How AI startups can solve the GPU pricing puzzle – 6 tips from a CFO

For AI startups, choosing a GPU provider is one of the most important decisions they will make. The right provider can be the key to explosive growth, while the wrong one can be a massive drain on already limited cash reserves.

Generative AI startups are spending up to 70% of their budget on compute, so even saving a few percent on the right cloud provider can have serious implications for long term viability. Here are six rules to help you find the right GPU provider.

Pick the perfect partner

GPU options range from the so called “bare metal” clouds all the way up to the big hyperscale cloud providers like Oracle, AAWS, Microsoft Azure, and Google Cloud.

“Bare metal” GPU providers might look like the most appealing option from a pricing standpoint, but let’s investigate this a little further. Firstly, they offer direct access to dedicated servers without a virtualisation layer – which means they take care of the hardware, but you deploy the software stack on your own. While they offer the lowest compute pricing, they require a high level of additional technical expertise from your team and this additional expenditure on headcount and the associated costs or hiring in professional DevOps services can eventually add up to kill your savings.

At the other end of things, hyperscalers do offer a high level of service and flexibility, but they also come at the highest price on the market. If you have very deep pockets or sufficient scale of model, they’re a great option; but for startups, these costs might not be justifiable, based on your needs. You can however try to check their special programmes for startups, especially at early stages, to see if they are the right fit.

One compromise – sat right in the middle of these two options – is GPU clouds, like Coreweave, Lambda Labs, or Nebius. For startups, these providers offer the best balance between cost, services, and performance.

Go beyond the price tag

Many cloud providers list GPU prices on their websites, but don’t include costs for vCPU, RAM and storage – as well as the additional data transfer costs. Advertising pricing like this helps to make prices more attractive, but all these extras will add up. When it comes to comparing providers, make sure you compare like for like and calculate the total cost of the infrastructure you need with any provider you are considering – rather than just the standalone GPU costs.

Beware the hidden costs

The lowest price of any product is always subject to some special conditions, and GPU hours are no exception. The cheapest listed price of GPU often comes with a long commitment that must be paid in advance. Not only does this require a large amount of capital to foot an up-front payment, but it also limits your flexibility to switch providers or redeploy your capital further down the line.

Test before you invest

If you are training AI models at scale, before making any long-term commitments, it’s important to conduct a proof-of-concept test. Every cloud provider is different and the best way to ensure they can meet your technical requirements is to conduct smaller test trainings to assess their hardware’s speed and performance.

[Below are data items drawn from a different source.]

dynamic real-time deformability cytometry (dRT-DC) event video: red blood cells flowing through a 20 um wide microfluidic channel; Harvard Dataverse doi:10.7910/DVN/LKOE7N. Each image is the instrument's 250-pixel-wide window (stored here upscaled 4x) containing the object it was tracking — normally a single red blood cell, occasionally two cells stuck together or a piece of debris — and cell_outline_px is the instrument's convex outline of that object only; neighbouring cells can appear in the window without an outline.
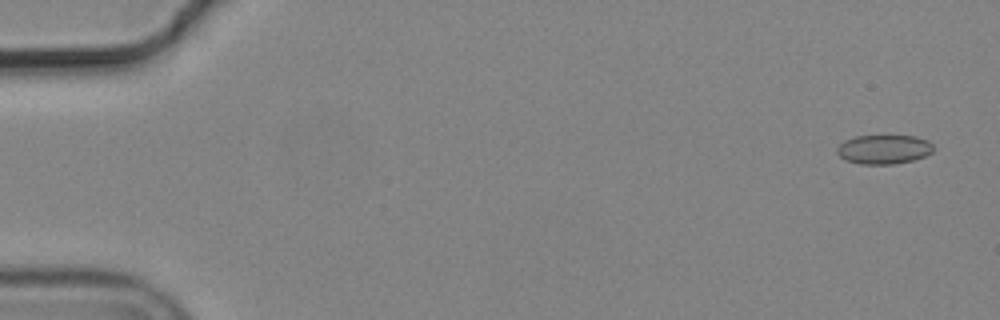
{"species": "common noctule bat (a hibernating species)", "species_latin": "Nyctalus noctula", "temperature_condition": "cold", "stored_images_in_passage": 6, "camera_frame_rate_fps": 3000, "um_per_image_px": 0.085, "animal": {"sex": "male", "body_mass_g": 19.2, "forearm_length_mm": 51.8}, "frame": {"image": 1, "passage_image": 1, "time_ms": 0.0, "image_size_px": [1000, 320], "cell_outline_px": [[932, 152], [924, 156], [912, 160], [892, 164], [860, 164], [844, 160], [836, 152], [836, 148], [844, 140], [856, 136], [916, 136], [928, 140], [932, 144]], "centroid_in_image_um": [75.09, 12.69], "position_along_channel_um": 9.9, "area_um2": 16.36}}
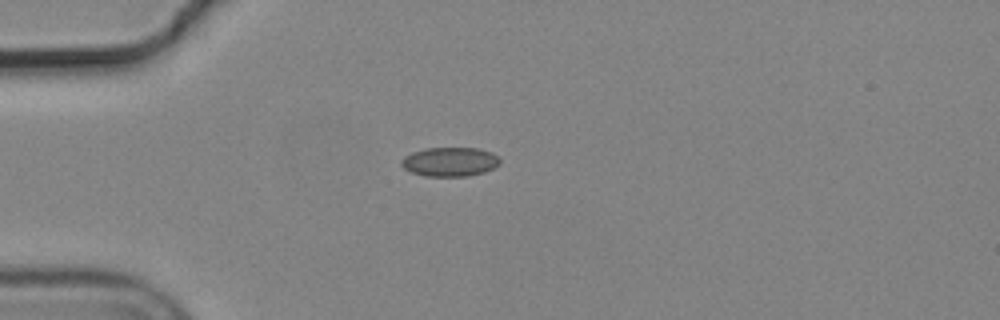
{"frame": {"image": 2, "passage_image": 4, "time_ms": 1.0, "image_size_px": [1000, 320], "cell_outline_px": [[500, 164], [484, 172], [468, 176], [424, 176], [412, 172], [404, 168], [400, 164], [400, 160], [404, 156], [412, 152], [424, 148], [476, 148], [492, 152], [500, 160]], "centroid_in_image_um": [38.21, 13.75], "position_along_channel_um": 46.8, "area_um2": 16.76}}
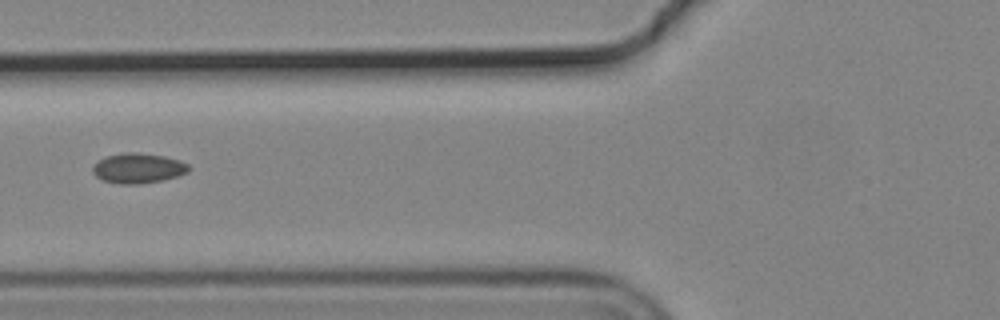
{"frame": {"image": 3, "passage_image": 6, "time_ms": 1.667, "image_size_px": [1000, 320], "cell_outline_px": [[188, 172], [176, 176], [160, 180], [140, 184], [120, 184], [104, 180], [96, 176], [92, 172], [92, 168], [104, 156], [124, 152], [140, 152], [164, 156], [180, 160], [188, 164]], "centroid_in_image_um": [11.73, 14.28], "position_along_channel_um": 114.1, "area_um2": 16.7}}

A more expensive platform that performs better may work out cheaper in the long run, as although you pay more per GPU hour, you require fewer hours to train your models.

While not every cloud provider publicly offers a free trial, for a large enough contract, many will be open to some kind of proof-of-concept period - after which you can renegotiate your contract length.

Demand top-tier support

The level of support available will always depend on the amount of compute you are purchasing – and this is a rule for all providers. If you are only training a model on a single GPU, you can’t have the same support expectations as a customer who has 512 GPUs being used in production.

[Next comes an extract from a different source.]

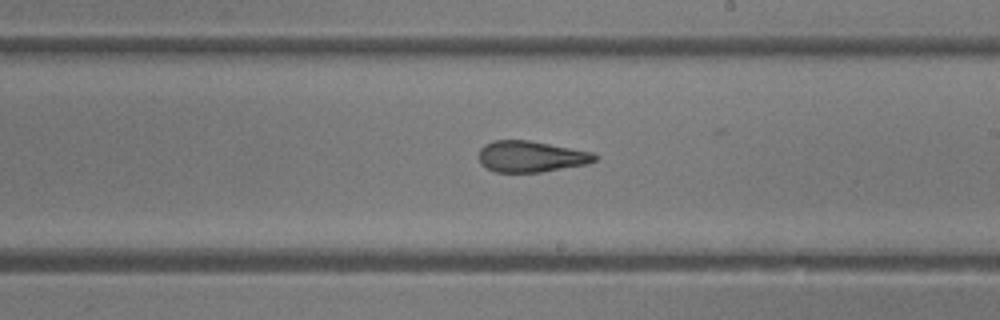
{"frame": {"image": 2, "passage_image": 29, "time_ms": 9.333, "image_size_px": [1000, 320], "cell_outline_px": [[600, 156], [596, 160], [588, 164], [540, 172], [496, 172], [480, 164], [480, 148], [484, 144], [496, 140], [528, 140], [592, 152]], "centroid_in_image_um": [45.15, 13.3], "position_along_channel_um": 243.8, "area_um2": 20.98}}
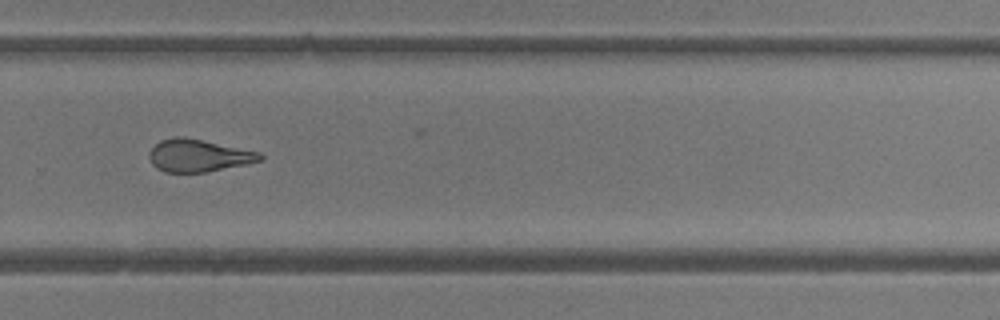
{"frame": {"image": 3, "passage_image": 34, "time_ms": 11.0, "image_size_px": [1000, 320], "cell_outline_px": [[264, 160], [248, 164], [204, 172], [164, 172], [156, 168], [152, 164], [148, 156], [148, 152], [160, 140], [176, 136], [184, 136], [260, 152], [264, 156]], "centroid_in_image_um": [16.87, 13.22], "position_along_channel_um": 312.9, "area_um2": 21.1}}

Therefore, when you’re choosing between cloud providers, consider the level of support each offers. If you are planning to train large models or use a cloud provider for resource-intensive inference, you want a dedicated support engineer and an SLA that guarantees 24/7 support. Anything less could create problems in the future.

Optimise your spending

The right provider and plan depend entirely on your unique needs as a startup. You will more often get better prices if you are prepared to pay up front to reserve some dedicated quantity of compute; but it may not be optimal for your needs – and it often requires a large amount of cash.

A pay as you go (PAYG) plan will cost significantly more per GPU hour, but the flexibility to scale up and down your usage as needed may be worth it. Not all workloads require the kind of 24/7 GPU power that the cheapest plans are designed for. Some providers allow you to combine the two options: so, you reserve your minimum GPU requirements and pay an additional fee for any usage above that.

The best option is to do the maths and model out the full costs of different scenarios to see which provider can give your startup the best balance between price, plan flexibility, and, of course, performance. Sometimes, the best hour an ML team can spend in a day isn’t on training an AI model – but optimising the compute costs.